First of the Great Officers of State in England

The lord high steward is the first of the Great Officers of State in England, nominally ranking above the Lord Chancellor.

The office has generally remained vacant since 1421, and is now an ad hoc office that is primarily ceremonial and is filled only for a coronation.

At coronations of the British monarch, the Lord High Steward bears St Edward's Crown. The Lord High Steward has the sole legal power to preside over impeachment trials of peers (which last happened in 1806).

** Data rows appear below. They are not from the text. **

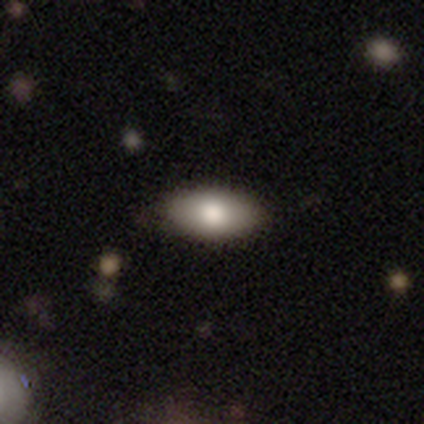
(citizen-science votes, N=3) This appears to be a smooth galaxy with no disk features (67%) that is in between round and cigar-shaped (100%). Merging: none (100%).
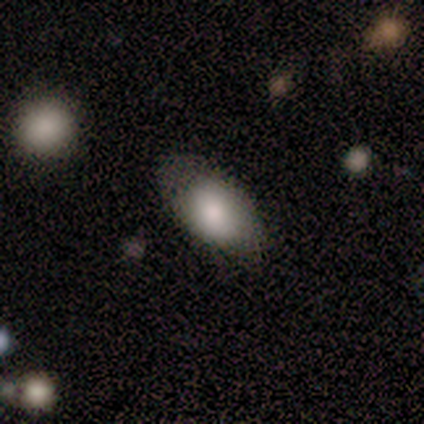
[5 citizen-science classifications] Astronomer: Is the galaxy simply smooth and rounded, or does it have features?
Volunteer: smooth — 80%.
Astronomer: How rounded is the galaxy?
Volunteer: in between — 100%.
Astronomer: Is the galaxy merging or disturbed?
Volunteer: none — 50%, tied with minor disturbance at 50%.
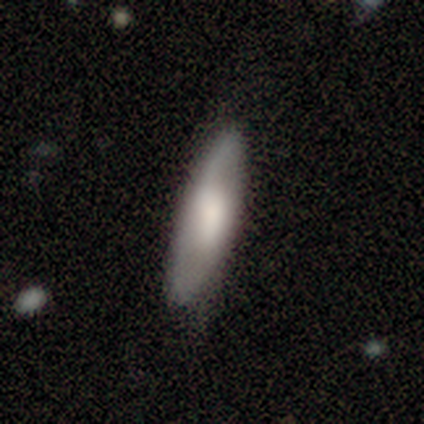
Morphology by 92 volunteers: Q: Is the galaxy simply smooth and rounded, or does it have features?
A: smooth — 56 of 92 (61%).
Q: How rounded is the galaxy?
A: cigar-shaped — 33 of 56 (59%).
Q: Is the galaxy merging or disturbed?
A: none — 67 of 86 (78%).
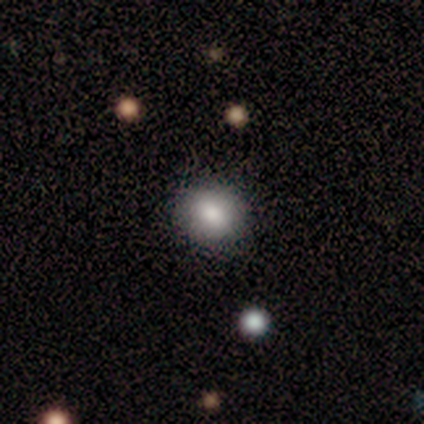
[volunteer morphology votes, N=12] smooth-or-featured: smooth: 75% | featured or disk: 17% | star or artifact: 8%
  how-rounded: round: 56% | in between: 44% | cigar-shaped: 0%
  merging: none: 91% | merger: 9% | minor disturbance: 0% | major disturbance: 0%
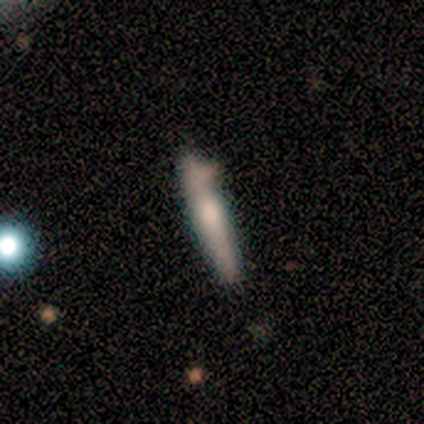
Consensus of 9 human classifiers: featured or disk 67%, smooth 33%, star or artifact 0%. Down the decision tree: edge-on disk — yes (100%); edge-on bulge — rounded (67%); merging — none (78%).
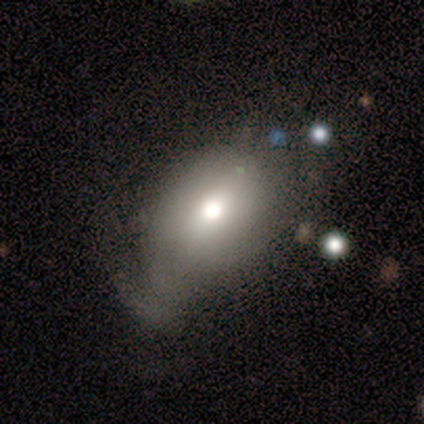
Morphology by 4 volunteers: This is likely a smooth galaxy (75%). How rounded: likely round (67%). Merging: likely minor disturbance (75%).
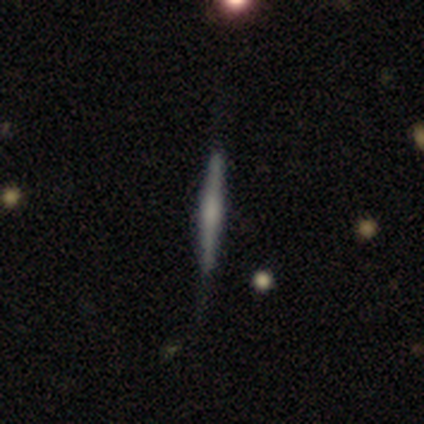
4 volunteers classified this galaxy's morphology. Smooth or featured?
  - smooth: 50% * (tied)
  - featured or disk: 50% * (tied)
  - star or artifact: 0%
How rounded?
  - cigar-shaped: 100% *
  - round: 0%
  - in between: 0%
Merging?
  - none: 50% * (tied)
  - minor disturbance: 50% * (tied)
  - major disturbance: 0%
  - merger: 0%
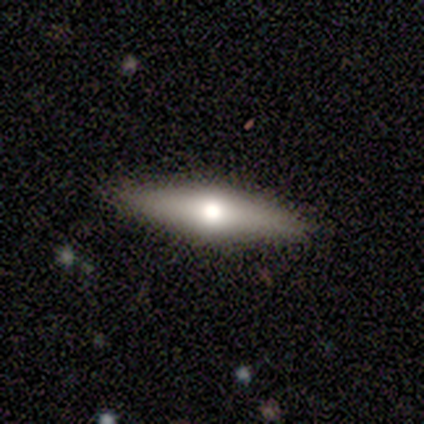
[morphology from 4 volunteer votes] type=featured or disk (75%); edge-on=yes (100%); edge-on bulge=rounded (100%); merging=none (100%).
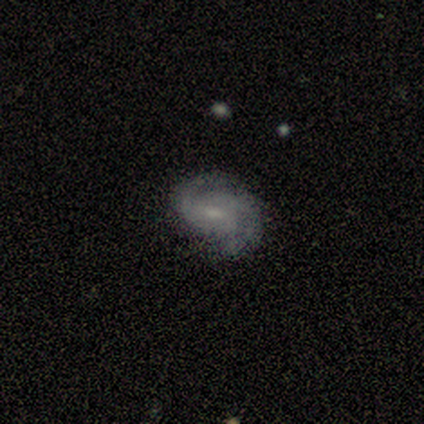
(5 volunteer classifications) Volunteers were most divided on "bulge size" (2-way tie): moderate: 50%, small: 50%, dominant: 0%, large: 0%, none: 0%. More confident: edge-on disk — no (100%); spiral arms — yes (100%); spiral arm count — 2 (100%); merging — none (100%); smooth or featured — featured or disk (80%); bar — no (75%); spiral winding — medium (50%).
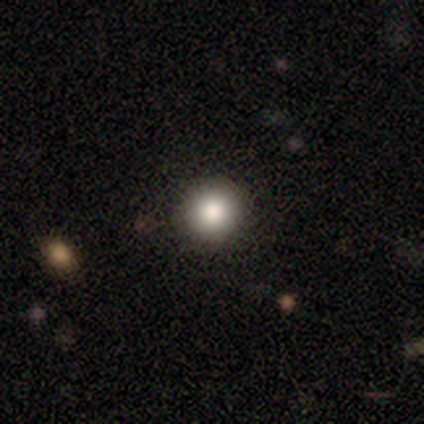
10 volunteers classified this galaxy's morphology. smooth 90%, star or artifact 10%, featured or disk 0%. Down the decision tree: how rounded — round (100%); merging — none (100%).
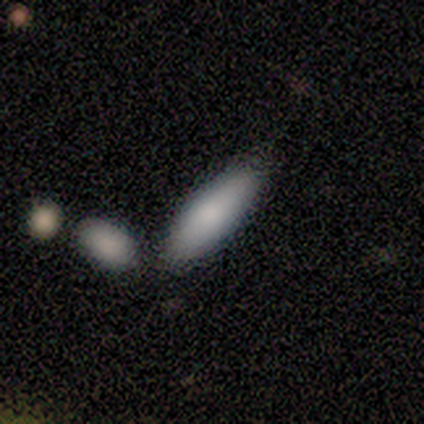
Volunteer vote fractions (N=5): Smooth or featured?
  - smooth: 80% *
  - featured or disk: 20%
  - star or artifact: 0%
How rounded?
  - in between: 75% *
  - cigar-shaped: 25%
  - round: 0%
Merging?
  - merger: 60% *
  - none: 20%
  - minor disturbance: 20%
  - major disturbance: 0%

The trial of peers by their peers (a law which applied for felonies) was abolished in 1948. In general, but not invariably, the Lord Chancellor was deputised (to act as Lord High Steward) in the felony trials. There was a Court of the Lord High Steward which served this purpose when Parliament was not in session.

Initially the position was largely an honorary one. It grew in importance until its holder became one of the most powerful men of the kingdom. From the late 12th century, the office was considered to be bound with the Earldom of Leicester. When the House of Lancaster ascended the throne in 1399, Henry IV made his second son, Thomas of Lancaster, Duke of Clarence, Lord High Steward. He held the post until his death in 1421.

The equivalent offices in Scotland and Ireland respectively are the Great Steward of Scotland (always held by the heir to the throne, known in Scotland as the Duke of Rothesay) and the Lord High Steward of Ireland (held by the Earls of Shrewsbury, who are also Earls of Waterford in the Peerage of Ireland).

==Lord High Stewards of England, 1154–1421==
- 1154–1168: Robert de Beaumont, 2nd Earl of Leicester
- 1168–1190: Robert de Beaumont "Blanchemains", 3rd Earl of Leicester
- 1190–1204: Robert de Beaumont "FitzPernel", 4th Earl of Leicester
- 1206–1218: Simon IV de Montfort, 5th Earl of Leicester (son of the sister of the previous)
- 1218–1239: uncertain, probably vacant
- 1239–1265: Simon V de Montfort, 6th Earl of Leicester (de facto ruler from c. 1259)
- 1265–1267: uncertain, probably vacant
- 1267–1274: Edward I of England (first son of Henry III)
- 1274–1296: Edmund Crouchback, 1st Earl of Leicester and of Lancaster (second son of Henry III & brother to Edward I)
- 1296–1322: Thomas, 2nd Earl of Lancaster and of Leicester (Edmund's eldest son; nephew of Edward I)
- 1322–1324: uncertain, probably vacant
- 1324–1345: Henry, 3rd Earl of Lancaster and of Leicester (Thomas' younger brother; first-cousin to Edward II)
- 1345–1361: Henry of Grosmont, 1st Duke of Lancaster, 4th Earl of Leicester (3rd Earl's son; second cousin to Edward III)
- 1362–1399: John of Gaunt, 1st Duke of Lancaster, 6th Earl of Leicester jure uxoris (third son of Edward III and son-in-law of the previous)
- 1399: Henry Bolingbroke, 2nd Duke of Lancaster, 7th Earl of Leicester (elder son of John; first cousin to Richard II, whose throne he usurped)
- 1399–1421: Thomas of Lancaster, 1st Duke of Clarence (second son of Henry IV (Bolingbroke))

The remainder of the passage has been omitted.